To which Rabbi Akiva responded: “It is true that this is worse than we could have imagined – I get that – but surely that also means that when things finally turn around for us, they will be even better than we had imagined.” Rabbi Akiva did not deny that the scenes he was witnessing with his colleagues were devastating, but he was convinced that this was the harbinger of a triumphant future.

Rabbi Akiva also rent his garments at the scene of desecration, but he refused to become depressed by it. He showed his rabbinic colleagues how to find the seeds of hope in the depths of despair. The rabbis found his sentiment greatly comforting, as do we 2,000 years later.

But why was it only Rabbi Akiva who was able to see things in this positive light?

Rabban Gamliel was the president of the Sanhedrin, as were his father and grandfather. He had been raised in “Jewish royalty,” with a proverbial silver spoon in his mouth. Rabbi Elazar ben Azzaria was a Kohen, a member of the priestly clan, and from a family of great wealth and prestige. Rabbi Yehoshua was a Levite, and had been among the choristers in the Holy Temple.

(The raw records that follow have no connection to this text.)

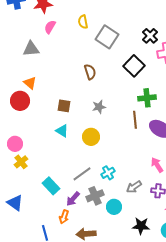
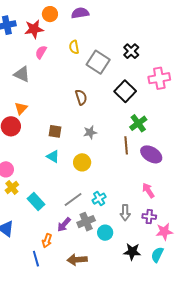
black cross: (150, 36) -> (131, 51), moved
gray triangle: (31, 49) -> (22, 74), turned 30
orange triangle: (30, 83) -> (21, 108), turned 32
green cross: (147, 98) -> (138, 123), turned -30
cyan rectangle: (51, 186) -> (36, 202), moved
gray arrow: (134, 187) -> (125, 213), turned -56
orange arrow: (64, 217) -> (47, 241), moved

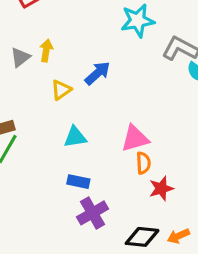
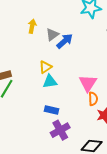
gray triangle: (20, 57) -> (52, 35), moved
yellow triangle: (61, 90) -> (45, 67), moved
pink triangle: (135, 138) -> (88, 83), turned -42

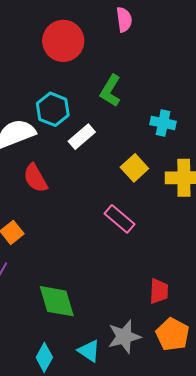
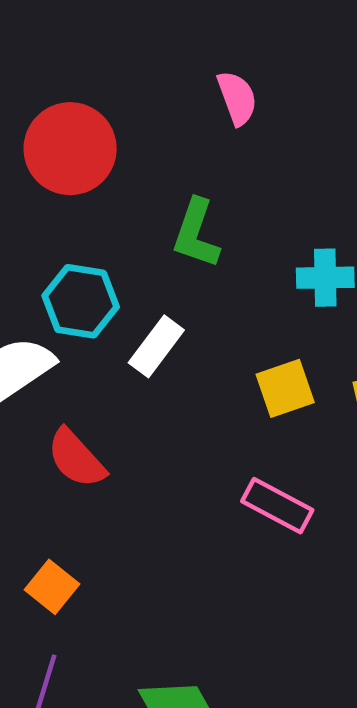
pink semicircle: (124, 20) -> (237, 98), moved
yellow square: (134, 168) -> (285, 388), turned 36

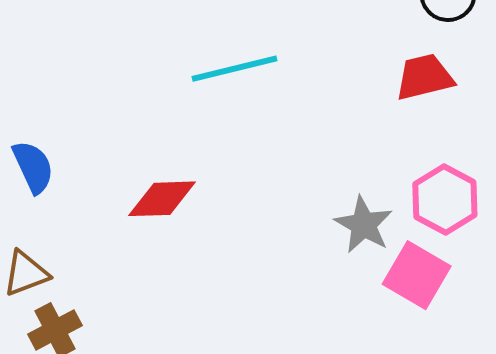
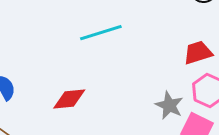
red trapezoid: (424, 77) -> (198, 53), moved

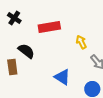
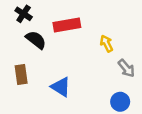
black semicircle: (26, 51) -> (36, 40), moved
blue triangle: (62, 77) -> (61, 87), moved

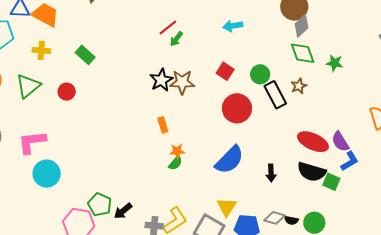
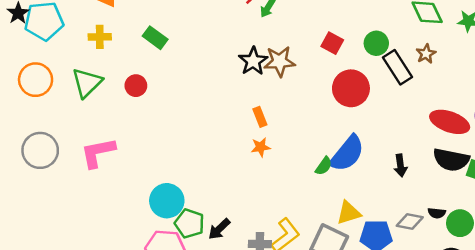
orange star: (177, 151) -> (261, 147), moved
green semicircle: (175, 163) -> (324, 166), moved
cyan circle: (47, 174) -> (167, 201), moved
yellow triangle: (227, 207) -> (349, 213), turned 45
black semicircle: (291, 220) -> (437, 213), moved

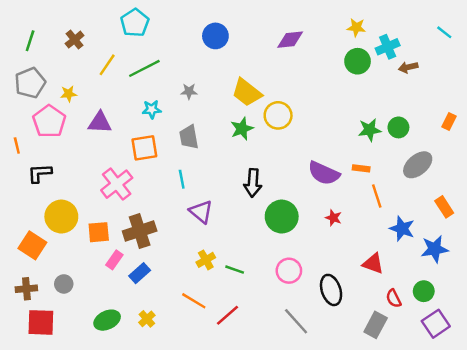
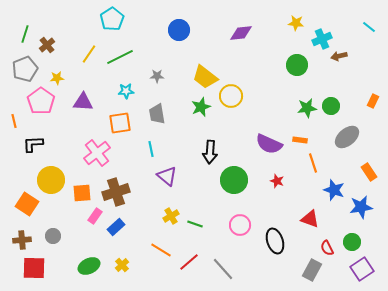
brown cross: (75, 40) -> (47, 45), moved
green circle: (358, 61) -> (297, 65), moved
gray line: (296, 321) -> (223, 269), moved

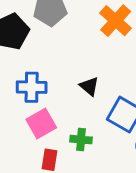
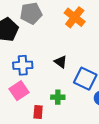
pink square: (41, 123) -> (19, 91), moved

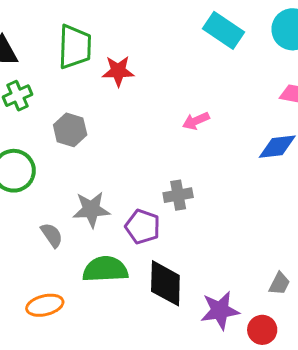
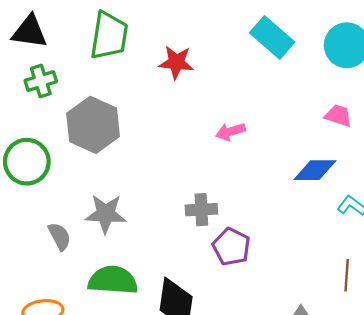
red star: (118, 71) -> (176, 62), moved
gray hexagon: (70, 130) -> (93, 125), size x1.5
purple pentagon: (143, 227) -> (231, 247), moved

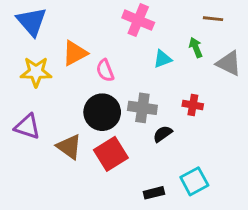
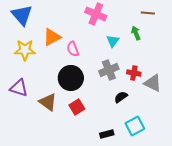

All three rabbis had always enjoyed high social status, and two of the three came from privileged backgrounds. Contrast that with Rabbi Akiva, who until age 40 was an illiterate shepherd. His father was a Roman convert, a former soldier in the very army that had brought such misery upon the Jews. Rabbi Akiva started out life as an outsider, marginalized and ignored.

Had anyone met the simple shepherd Akiva at age 40, they would have concluded that nothing could possibly come of such an ordinary person, lacking knowledge, status, wealth, and prestige. He occupied a place at the very bottom of the social ladder. When Akiva decided to study Torah, he knew he had a veritable mountain to climb. He compared it to water penetrating a rock; his was a hopeless case.

Yet that was not how things worked out. After several years of dedicated application to study, this “nobody” turned into the leading sage of his generation, the illustrious teacher and mentor, the pride of the Jewish People. Who could have thought that possible?!

Rabbi Akiva knew from his own life story that it is not about how things begin, but how they end. As bad as things are, they can always be transformed for the better. Reflecting on the lessons his own life had taught him, Rabbi Akiva knew it was wrong to judge by the present difficulties. Now I am a downtrodden shepherd, but one day I may be the leader of a people. Now our Temple lies in ruins, but the future could still be bright.

As we contemplate hardships in our own lives, we may become despondent. Please remember the powerful teaching of one of Judaism’s most beloved sages: Don’t let today’s difficulties define you or your future. Let not the challenges of today rob us of our belief in the potential of tomorrow.

Adapted from Likutei Sichot, vol. 19, Shabbat Nachamu.